Every engine is composed of an Encoder and a Decoder that exchange self-describing bytes. The split keeps the two sides independently instantiable, so the same code can later back a streaming use-case where encoding and decoding happen on different machines.
| Engine | Lossy | Notes |
|---|---|---|
lz4 |
no | Pickle + LZ4 frame. Baseline. |
tar |
no | Pickle inside a TAR (gz/bz2/xz/uncompressed). Baseline. |
jpeg |
yes | Always re-encodes to JPEG at configurable quality (default 90). |
compression_ae |
yes | ONNX autoencoder (encoder + decoder pair). Loads models exported from elemental. Device auto/cuda/cpu. Latent serialization is pluggable (float32 / float16 / per-tensor-quantized int8). |
webp |
yes | WebP at configurable quality. ~30% smaller than JPEG at equal quality; essential modern baseline. Must-have. |
avif |
yes | AV1-based codec; current state-of-the-art lossy baseline the ML model must beat. Must-have. |
png |
no | Image-aware lossless baseline (distinct from byte-level LZ4/TAR). Must-have. |
jpeg_xl |
yes/no | JPEG successor; both lossy and lossless modes; upper bound for classical codec quality. Good to have. |
bpg |
yes | HEVC-based; often 2× smaller than JPEG at equal PSNR; strong lossy upper bound. Good to have. |
| Benchmark | Measures |
|---|---|
TimeBenchmark |
encoding/decoding time, throughput (pixels/s), time ratios. |
ReproducibilityBenchmark |
MSE, PSNR, RMSE, MAE, global SSIM, perfect-reconstruction rate. |
DegradationBenchmark |
Runs N encode/decode cycles and records PSNR/SSIM/MSE at each iteration vs. the original. Reports the full degradation curve, final metrics, and ΔPSNR. |
CompressionRatioBenchmark |
Compressed bytes / original bytes. Fundamental metric for comparing engines. Must-have. |
PerceptualBenchmark |
LPIPS — perceptual similarity metric that correlates with human judgment; essential for evaluating ML codecs where MSE/PSNR can be misleading. Must-have. |
FrequencyBenchmark |
PSNR in the DCT/wavelet frequency domain; catches blocking and ringing artifacts that pixel-domain PSNR misses. Must-have. |
LatencyProfileBenchmark |
Breaks timing into encode / decode / serialization phases; diagnoses where the ONNX pipeline is slow. Good to have. |
MemoryBenchmark |
Peak RSS during encode/decode; ML models can balloon memory, important for deployment sizing. Good to have. |
uv sync --extra dev # install + dev extras
uv run python src/runner.py # uses default (compression_ae + default benchmarks)

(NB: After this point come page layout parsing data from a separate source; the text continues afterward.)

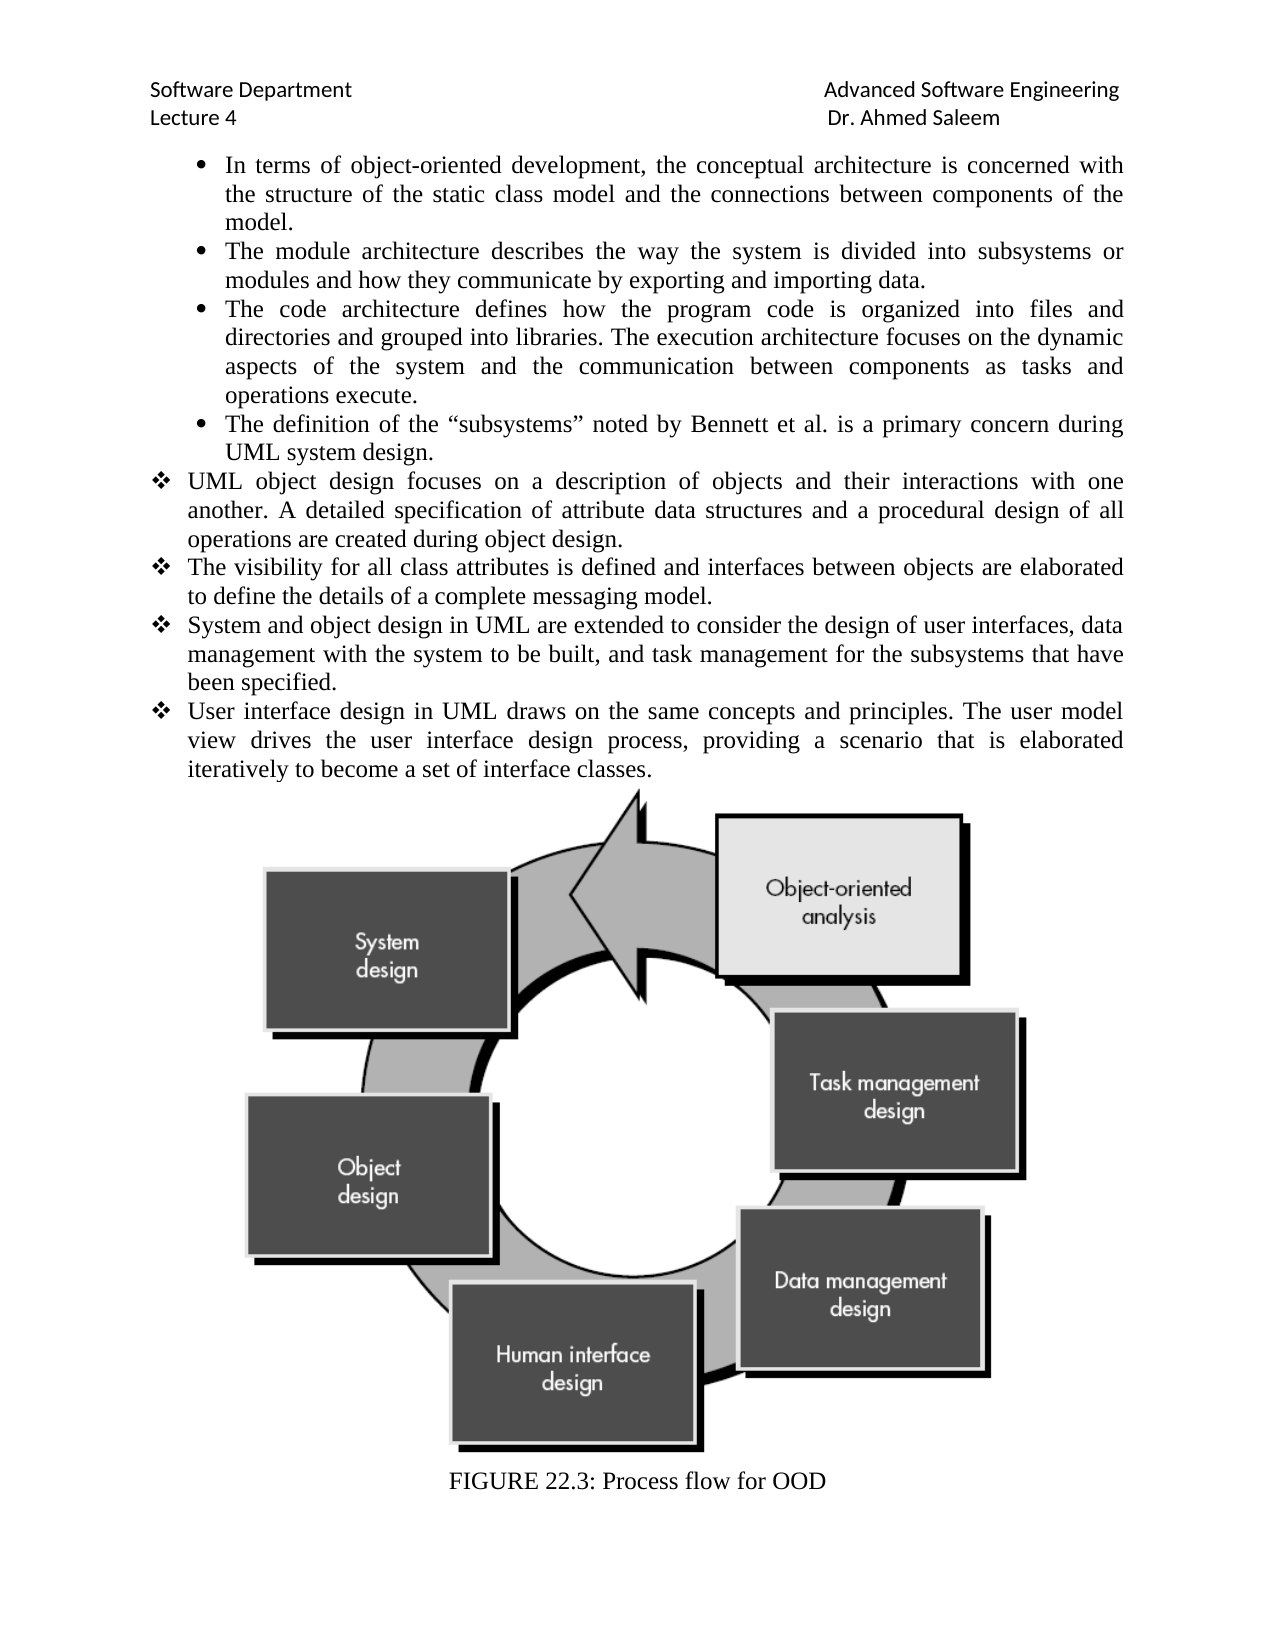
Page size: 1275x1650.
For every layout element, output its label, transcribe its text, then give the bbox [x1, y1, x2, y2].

list System and object design in UML are extended to consider the design of user interfaces, data management with the system to be built, and task management for the subsystems that have been specified. [150, 610, 1125, 696]
list The module architecture describes the way the system is divided into subsystems or modules and how they communicate by exporting and importing data. [197, 236, 1125, 294]
list UML object design focuses on a description of objects and their interactions with one another. A detailed specification of attribute data structures and a procedural design of all operations are created during object design. [150, 466, 1125, 552]
list The definition of the “subsystems” noted by Bennett et al. is a primary concern during UML system design. [197, 409, 1125, 466]
list In terms of object-oriented development, the conceptual architecture is concerned with the structure of the static class model and the connections between components of the model. [197, 150, 1125, 236]
list The visibility for all class attributes is defined and interfaces between objects are elaborated to define the details of a complete messaging model. [150, 552, 1125, 610]
list User interface design in UML draws on the same concepts and principles. The user model view drives the user interface design process, providing a scenario that is elaborated iteratively to become a set of interface classes. [150, 696, 1125, 782]
text FIGURE 22.3: Process flow for OOD [150, 1466, 1125, 1495]
list The code architecture defines how the program code is organized into files and directories and grouped into libraries. The execution architecture focuses on the dynamic aspects of the system and the communication between components as tasks and operations execute. [197, 294, 1125, 409]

uv run python src/runner.py compression_engine=jpeg # switch engine via hydra
uv run python src/runner.py compression_engine=lz4 # classical baseline
uv run python src/runner.py compression_engine=compression_ae \
++compression_engine.encoder.model_path=/path/to/encoder.onnx \
++compression_engine.decoder.model_path=/path/to/decoder.onnx
uv run python src/runner.py benchmark=degradation # include degradation benchmark
uv run python src/runner.py --config-name=compare # run every engine and write a consolidated summary.jsonRun the tests with:
uv run pytest tests/ONNX integration tests auto-skip if onnxruntime is missing or the exported model files are not present.
- Benchmarking framework (time, reproducibility, degradation)
- JPEG baseline
- ONNX autoencoder inference
- Finetune ONNX ML models on custom datasets from within packr
- Streaming mode — compress → network → decompress across two processes
- Video compression
This project is licensed under the MIT License - see the LICENSE file for details.